Bisnis.com, JAKARTA – Setelah lepas dari sentimen negatif akibat pandemi Covid-19, industri ritel modern di Indonesia saat ini justru diliputi oleh bayang-bayang tekanan dari naiknya tingkat inflasi nasional. Namun, hal itu tampaknya tidak menyurutkan minat investor dari kawasan Timur Tengah untuk berinvestasi di industri ritel modern.
Adapun, Ketua Asosiasi Pengusaha Ritel Indonesia (Aprindo) Roy Nicholas Mandey mengatakan bahwa kenaikan inflasi akan menjadi ancaman pegusaha di industri ritel modern. Apalagi, kata dia, nilai tukar rupiah terhadap dolar AS sedang melemah sehingga akan menjadi salah satu pengganggu pertumbuhan industri ritel modern.
“Kalau bicara inflasi musuhnya ritel. Kenapa? Karena ada pengurangan daya beli. Nilai tukar rupiah kita turun. Jika orang membeli dapat dua barang, sekarang satu barang dan itu akan mengurangi produktivitas ritel,” ujarnya, Minggu (9/10/2022).
Saat ini, dia menyatakan bahwa para peritel berkonsentrasi untuk menjaga arus kas. Hal tersebut, menurutnya, menjadi salah satu sumber agar ritel tetap mamu berekspansi ke depannya.
“Tanpa cashflow jangan mimpi profit.
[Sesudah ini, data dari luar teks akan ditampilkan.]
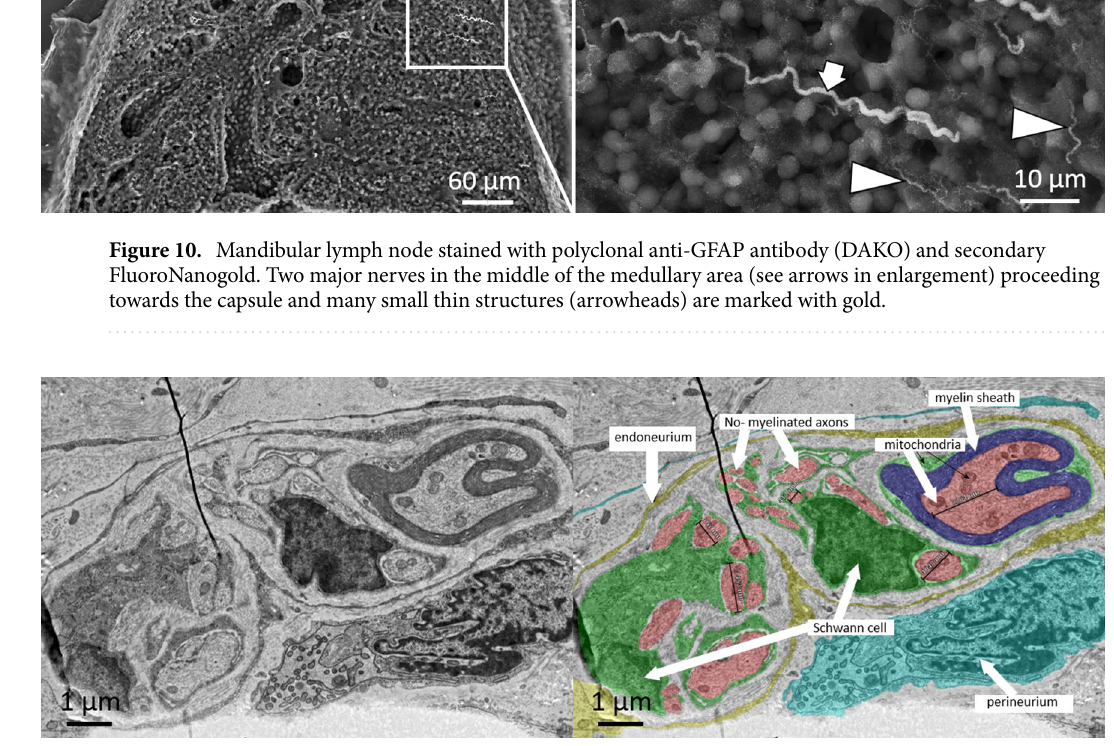
Figure 11. Ultrastructure image by TEM of a nerve within the medulla of an inguinal lymph node. Both, perineurium and endoneurium are well identifiable. At least two Schwann cells in this bundle accompany the non-mylelinated axon. The smallest axons have a diameter less than 400 nm. Furthermore, a myelinated axon with a diameter of ca. 2000 nm exits in this bundle.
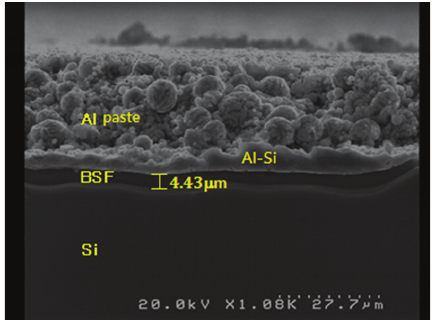
Figure 5: Cross-section of the rear side of the solar cell fabricated in this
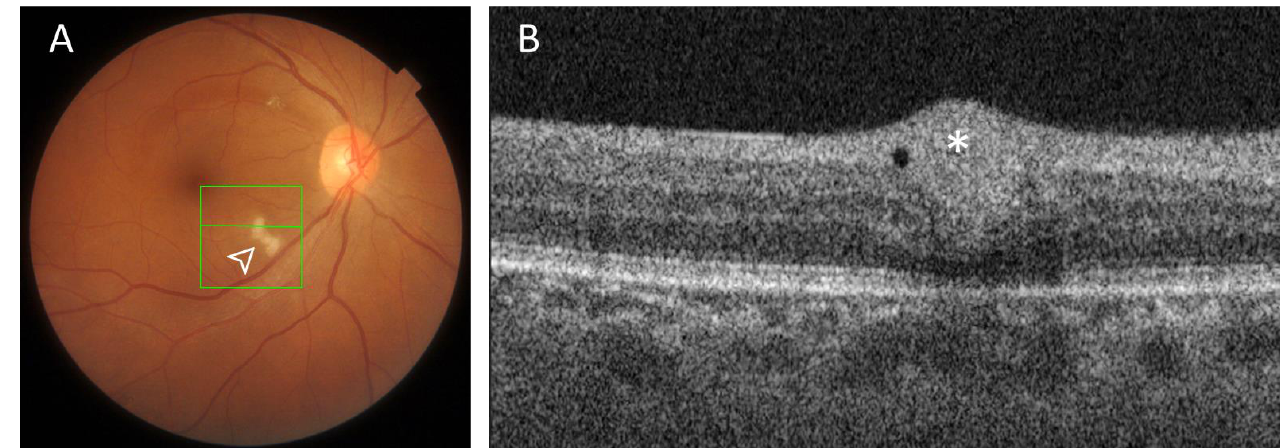
Figure 4. Right eye of a 45-year-old woman showing cotton wool spots (white arrowhead) 6 months after COVID-19 hospital discharge. ( A ). Right retinal color fundus photography of an isolated cotton wool spots (CWSs). ( B ). B-scan optical coherence tomography reveals localized swelling of the nerve fiber layer at the location of the CWSs (white asterisk).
Kemudian ekspansi karena satu-satunya pertumbuhan dalam ritel adalah expansion,” ujar dia.
Adapun Badan Pusat Statistik (BPS) mengumumkan indeks harga konsumen (IHK) pada September 2022 mengalami inflasi sebesar 1,17 persen secara month to month (mtm) setelah pada bulan sebelumnya mengalami deflasi sebesar 0,21 persen (mtm).